Normally people do borrow on their home to pay off their home when they refinance.

Danielle Said:

I am trying to modify my mortgage, Is it possible to apply for a modification on my Home Equity line as well?

We Answered:

You can... but why??

Equity lines have floating rates.. not fixed...

Tom Said:

How should I go about selling my current home that I have a mortgage and home equity loan on and go about.....

We Answered:

In a nutshell, you need to put your house up for sale and include the home equity loan amount as part of sale price for house- Say you owe 100000 on your current home and have a 30000 H.E.loan. The minimum that you could afford to get for your house is 130,000. Now a reputable real estate agent will be able to advise you on what your home is WORTH. The worth may be more or less than what you need to get out of it. The housing market is in a decline right now and even if your house is worth more than 130,00 (if that was what you needed) you may not get anytakers at that price. An agent will help you figure out what amount and where you can get financing for a new home. I recntly went thru this myself. I could get what I wanted for my home but not find another home equal or better than mine for a comparible price where I wanted to move to. I decided not to take the job I had been offered because I simply could not afford it. I think if you are very determined to do this though that it is possible. The biggest thing you could do is find a fabulous real estate agent who is willing to spend the time working with you to point out all the great features . Many real estate companies offer online adverstising and I highly encourage you to do this as- it is free or very cheap and many, many more people will see your house. If you do this make sure you take really good, clear pictures and include LOTS of them. You can even do a video tour to post online at some agencies. Some agents want to take the pictures and they usaully do not do as much or as well as you would. I have a friend who is an agent in KY and she said it is because they just don't have time to take and post a whole lot of pictures. This is a lame excuse. It does not take long to post pics if you know what you are doing. Make sure your agent is internet savy. Those that are will usually brag about it. Staging your house may be something worthwhile too. You know- have a professional stager come in and tell you what to remove and soemtimes rearrrange, add etc. This can help you sell your house much faster and for more. People looking for a home have a hard time piucturing their stuff in your house when all of your stuff is still present. One other tip- please DO NOT GET AN ADJUSTABLE RATE MORTAGE!!!! So many people are losing their homes due to increases in interest . I assume you know this but I had to say it. Good luck to you. I applaud you for trying to do this to make things better for your kid.

Leo Said:

What is the difference between a 1st mortgage, 2nd mortgage, and home equity loan?

We Answered:

The # denotes seniority/position in chain of title. A first mortgage is a loan secured by the property that is in 1st position and gets paid what is due them first if the property is sold (municipal liens like property taxes are TRULY first, though).

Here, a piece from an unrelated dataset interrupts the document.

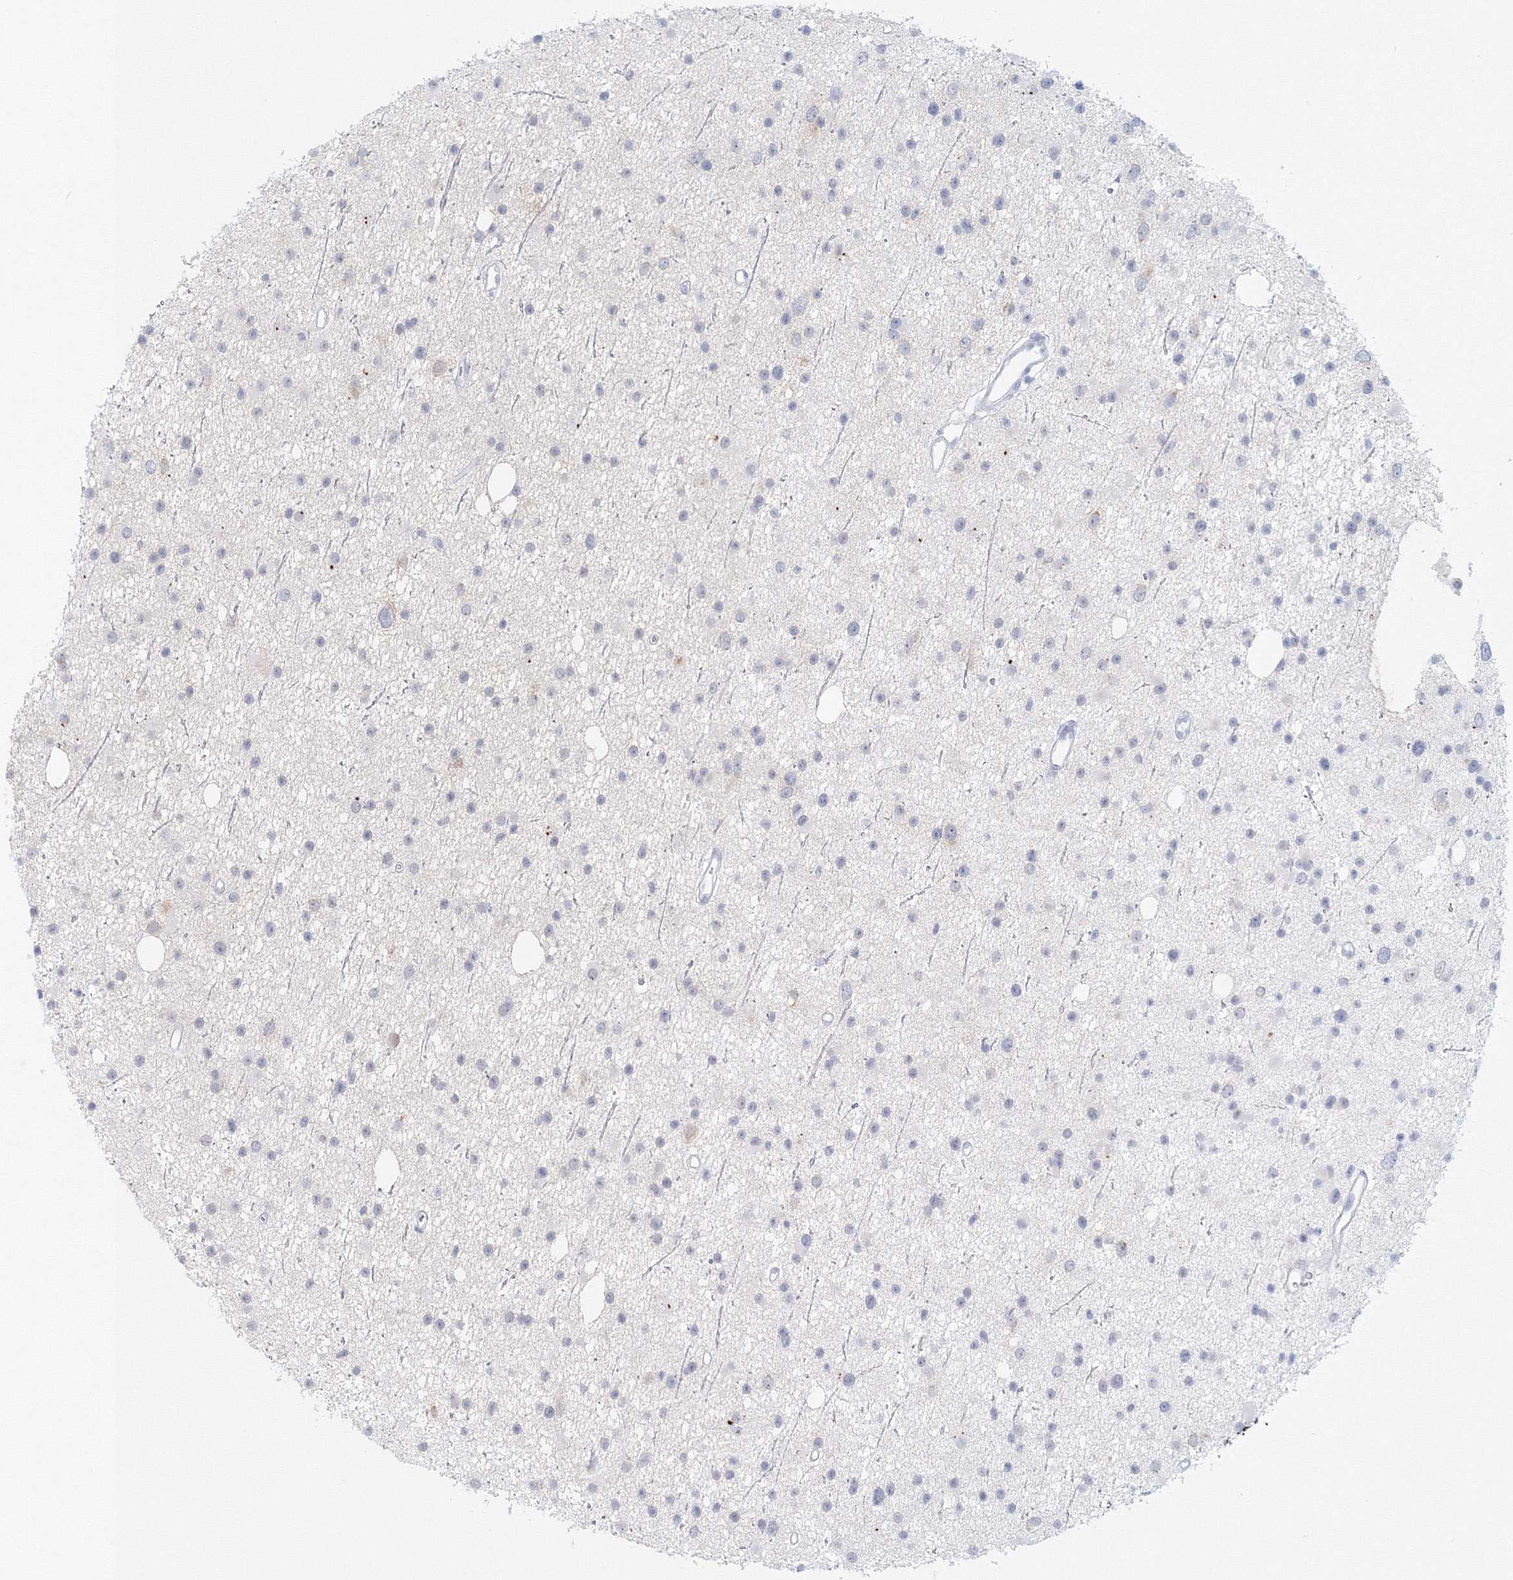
{"staining": {"intensity": "negative", "quantity": "none", "location": "none"}, "tissue": "glioma", "cell_type": "Tumor cells", "image_type": "cancer", "snomed": [{"axis": "morphology", "description": "Glioma, malignant, Low grade"}, {"axis": "topography", "description": "Cerebral cortex"}], "caption": "DAB immunohistochemical staining of human glioma shows no significant staining in tumor cells.", "gene": "VSIG1", "patient": {"sex": "female", "age": 39}}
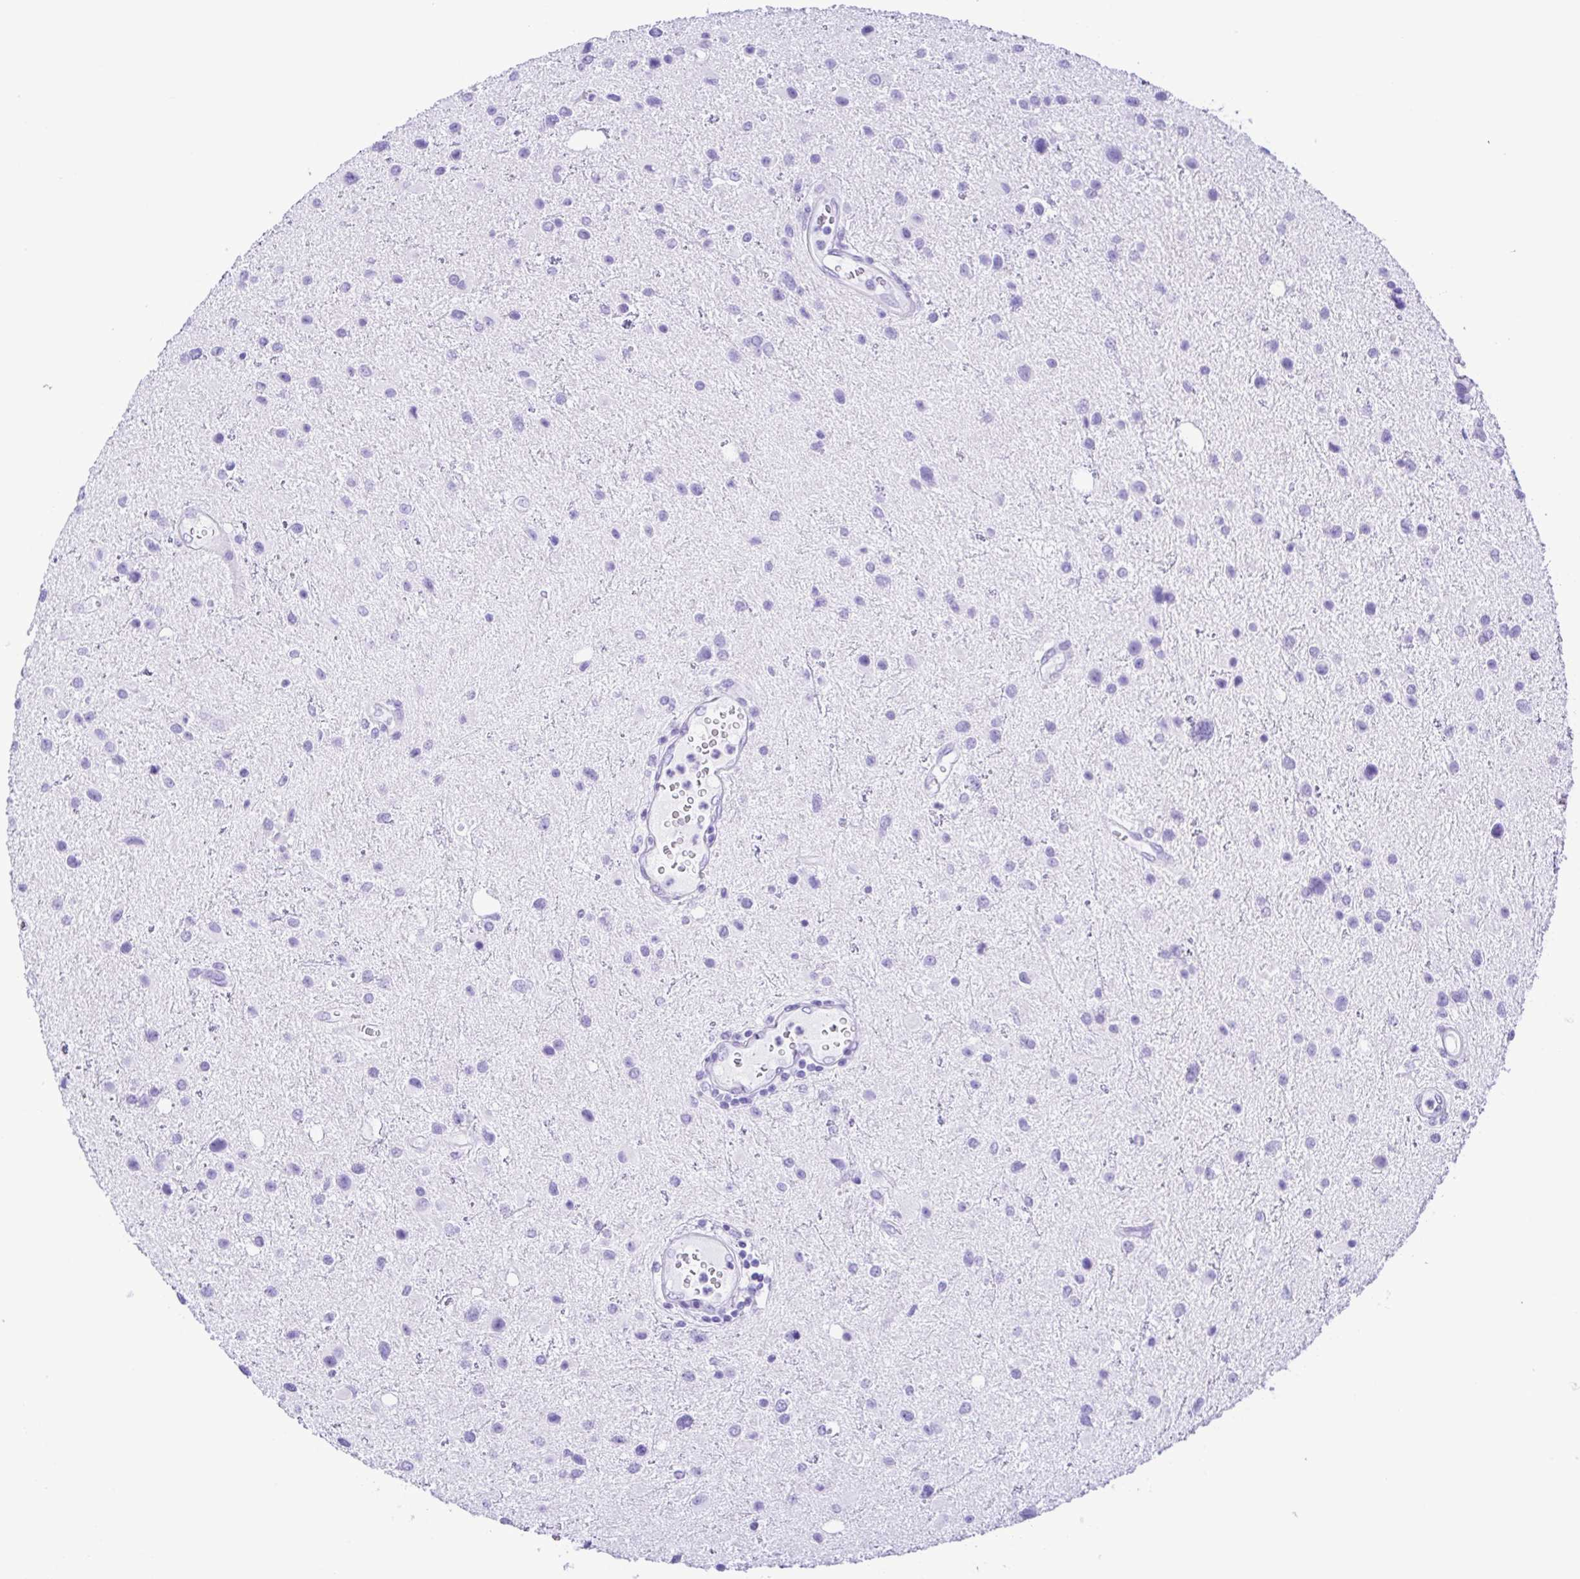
{"staining": {"intensity": "negative", "quantity": "none", "location": "none"}, "tissue": "glioma", "cell_type": "Tumor cells", "image_type": "cancer", "snomed": [{"axis": "morphology", "description": "Glioma, malignant, Low grade"}, {"axis": "topography", "description": "Brain"}], "caption": "Tumor cells show no significant expression in glioma. Brightfield microscopy of immunohistochemistry stained with DAB (brown) and hematoxylin (blue), captured at high magnification.", "gene": "ERP27", "patient": {"sex": "female", "age": 32}}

A second mortgage is a loan that has a "junior" position behind a first mortgage. Home equity loan is just a colloquial term generally applied to second mortgages. A HELOC, or Home Equity Line of Credit (as mentioned by another responder) is a TYPE of home equity loan that acts more like a credit card in that you can draw on the equity as needed and pay it back and draw on it again and again during the "loan" term.

Technically you can have 3rd, 4th, 5th, etc. mortgages and any of those could be a "home equity" loan in that they would be loans secured by remaining equity in the property, but that would be highly unusual on a residential property.